Appellant urges us to discuss his bills of exception Nos. 25 and 30. These bills reflect objections to the court's charge for failure to instruct the jury that if appellant was justified in firing the first shot in self defense but that after the first shot was fired his assailant abandoned the difficulty and began to flee and the danger to appellant, real or apparent, had ceased, that any further shots would not be justifiable but would make appellant guilty of no more than aggravated assault if at the time he fired the subsequent shots his mind was under the influence of sudden passion and incapable of cool reflection as the result of the original attack upon him.
Appellant has cited us Hobbs v.
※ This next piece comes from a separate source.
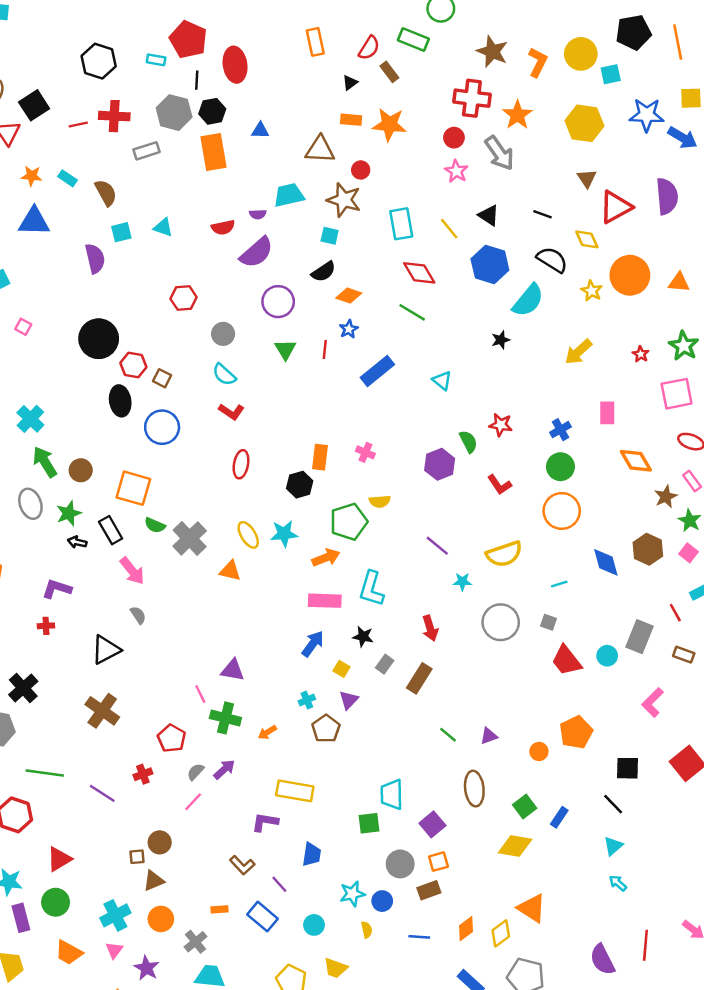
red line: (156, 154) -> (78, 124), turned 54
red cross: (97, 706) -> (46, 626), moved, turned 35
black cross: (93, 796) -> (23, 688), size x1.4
State, 1884, 16 Tex. App. 517[16 Tex.Crim. 517]; Cooper v. State, 1905, 49 Tex.Crim. R., 89 S.W. 1068; and Vitrano v. State, 1923, 94 Tex.Crim. R., 250 S.W. 173, which would seem to support him. We have not been able to find any case where this question has been before this Court since the Vitrano case in 1923, and this may very logically be explained by the fact that in 1927 the murder statute was amended so as to eliminate malice as an essential ingredient of murder. Prior to 1927, an assault with intent to commit manslaughter was an aggravated assault, which fact was the basis for the decisions cited. In 1931, the offense of assault with intent to murder without malice became a separate offense; however, since 1927, the decisions in question have no application.
Under the present law, the requested charge was improper.
Remaining convinced that we properly disposed of this cause originally, appellant's motion for rehearing is overruled.